From Diane Setterfield's The Thirteenth Tale

People disappear when they die. Their voices, their laughter, the warmth of their breath. Their flesh. Eventually their bones. All living mempry of them ceases. This is both dreadful and natural. Yet for some there is an exception to this annihilation. For in the books they write they continut to exist. We can rediscover them. Their humour, their tone of voice, their moods. Through the written word they can anger you or make you happy. They can comfort you. They can perplex you. They can alter you. All this, even though they are dead. Like flies in amber, like corpses frozen in ice, that which according to the laws of nature should pass away is, by the miracle of ink on paper, preserved. It is a kind of magic.

--Diane Setterfield



Saturday, August 8, 2009

children's books I'm looking for

Actually there is just one that is really important. I don't know the title... or the author. It's an anthology of stories and fairy tales... with excellent illustrations.
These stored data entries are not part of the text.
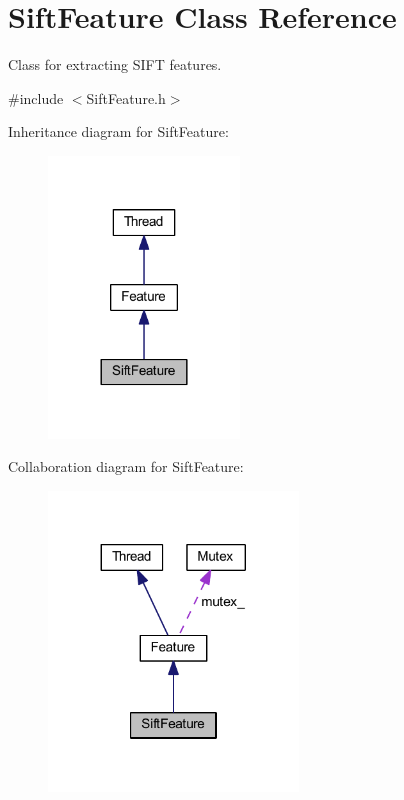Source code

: \hypertarget{class_sift_feature}{\section{Sift\-Feature Class Reference}
\label{class_sift_feature}
}


Class for extracting S\-I\-F\-T features.  




{\ttfamily \#include $<$Sift\-Feature.\-h$>$}



Inheritance diagram for Sift\-Feature\-:
\nopagebreak
\begin{figure}[H]
\begin{center}
\leavevmode
\includegraphics[width=144pt]{class_sift_feature__inherit__graph}
\end{center}
\end{figure}


Collaboration diagram for Sift\-Feature\-:
\nopagebreak
\begin{figure}[H]
\begin{center}
\leavevmode
\includegraphics[width=188pt]{class_sift_feature__coll__graph}
\end{center}
\end{figure}
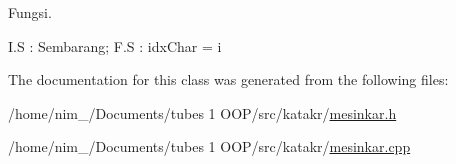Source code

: Fungsi. 

I.\-S \-: Sembarang; F.\-S \-: idx\-Char = i 

The documentation for this class was generated from the following files\-:\begin{DoxyCompactItemize}
\item 
/home/nim\-\_/\-Documents/tubes 1 O\-O\-P/src/katakr/\hyperlink{katakr_2mesinkar_8h}{mesinkar.\-h}\item 
/home/nim\-\_/\-Documents/tubes 1 O\-O\-P/src/katakr/\hyperlink{mesinkar_8cpp}{mesinkar.\-cpp}\end{DoxyCompactItemize}
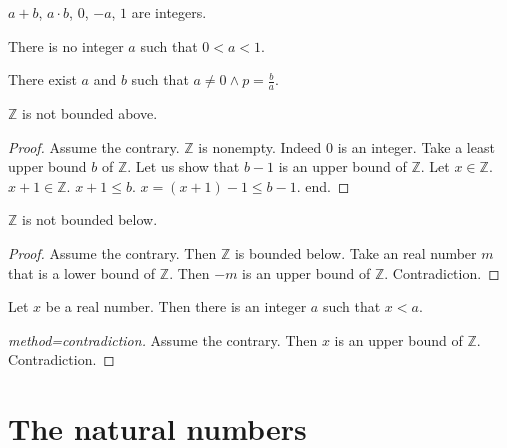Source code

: \documentclass[english]{article}
\begin{document}
\begin{forthel}

\begin{axiom}
$a + b$, $a \cdot b$, $0$, $-a$, $1$ are integers.
\end{axiom}

\begin{axiom}
There is no integer $a$ such that $0 < a < 1$.
\end{axiom}

\begin{axiom}
There exist $a$ and $b$ such that
$a \neq 0 \wedge p = \frac{b}{a}$.
\end{axiom}

\begin{theorem}[id=Archimedes_1,title=Archimedes 1]
$\mathbb{Z}$ is not bounded above.
\end{theorem}
\begin{proof}
Assume the contrary.
$\mathbb{Z}$ is nonempty. Indeed $0$ is an integer.
Take a least upper bound
$b$ of $\mathbb{Z}$.
Let us show that $b - 1$ is an upper bound of $\mathbb{Z}$.
Let $x \in \mathbb{Z}$. $x + 1 \in \mathbb{Z}$.
$x + 1 \leq b$.
$x = (x + 1) - 1 \leq b - 1$.
end.
\end{proof}

\begin{theorem}
$\mathbb{Z}$ is not bounded below.
\end{theorem}
\begin{proof}
Assume the contrary.
Then $\mathbb{Z}$ is bounded below.
Take an real number $m$ that is a lower bound of $\mathbb{Z}$.
Then $-m$ is an upper bound of $\mathbb{Z}$.
Contradiction.
\end{proof}

\begin{theorem}[id=Archimedes_2,title=Archimedes 2]
Let $x$ be a real number.
Then there is an integer $a$
such that $x < a$.
\end{theorem}
\begin{proof}[method=contradiction]
Assume the contrary.
Then $x$ is an upper bound of $\mathbb{Z}$.
Contradiction.
\end{proof}

\end{forthel}


\section{The natural numbers}
\end{document}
The book is blue hardback and the end sheets in the front and back of the book are blue with black sketches of people in all attitudes of reading.
There is a lady with a parasol in a boat, reading, a boy in a tree house by the river, reading, and a gentleman in a bowler hat leaning against the tree, reading, among others; all of them, reading.

Inside there are the regular fairy tails... and some others... like a dragon that lives with a family or something... the picture for that story is of the family and the dragon and a Farris wheel in the background. There is Rikki Tikki Tavey the mongoose / family pet that saves the family from a cobra. There is the dog who thinks it's a cat. Ah, so many good stories from my childhood.

Anyway, I've been looking for it. Does anyone know of this anthology?

I'm also keeping my eyes out for the Great Fairy Tale Classics Vol. I and II... I had them as a kid, and still have one but some pages are missing. They are good stories, not great illustrations but I think they are worth keeping.